Concepts / categories
Teach concepts using visuals. Temple Grandin refers to her ability to think in pictures. By using pictures to teach a concept, we avoid the need to translate INTO pictures. Do you know the difference between a cat and a dog, visually speaking? If you want to know how Temple Grandin differentiates them, post a message on the Idea Sharing forum above. Children on the autism spectrum can often more easily learn to differentiate when shown several pictures together as a concept, rather than individually.
Things to Bring
Planning and organizing is part of what is called executive functioning, and these skills often need support in individuals with Autism Spectrum Disorders. Tools like checklists, which may or may not need pictures, can help. In this example, I've chosen simple pictures from clip art so children don't get too stuck on the details of the pictures. I was even able to remove the colour from the jacket picture. Please send a message through the forum (idea sharing) if you have questions about how to personalise this to meet the needs of your child.

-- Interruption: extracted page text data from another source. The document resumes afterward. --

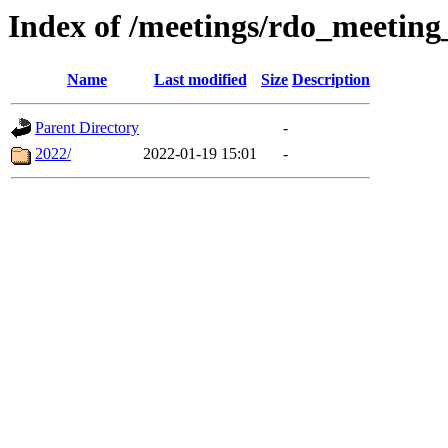
Index of /meetings/rdo_meetin
Name
Last modified
Size
Description
Parent Directory
-
2022/
2022-01-19 15:01
-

Often, children with learning differences have trouble understanding time concepts. Even if they don't know how to tell time, we can use a visual of a clock to help them understand when transitions will occur. We can put a small clock beside each event in their picture schedule so that when the schedule's clock matches the wall clock, it's time. Another way is during an activity (especially when you have a child asking repeatedly if they are done yet). Simply use this clock (butterfly clip the hands on to the clock, or laminate it and use a dry erase marker or grease pencil to draw the hands on) to illustrate visually when the activity will be over - when the wall clock matches yours, the activity is done. This takes the pressure off of you to tell the child, and he has a visual, so that it's time telling him when it's over, and not you. If you have a child who gets stuck on the exact minute, you can make the hands wider to encompass a range of minutes instead of relying on the exact minute for a schedule change.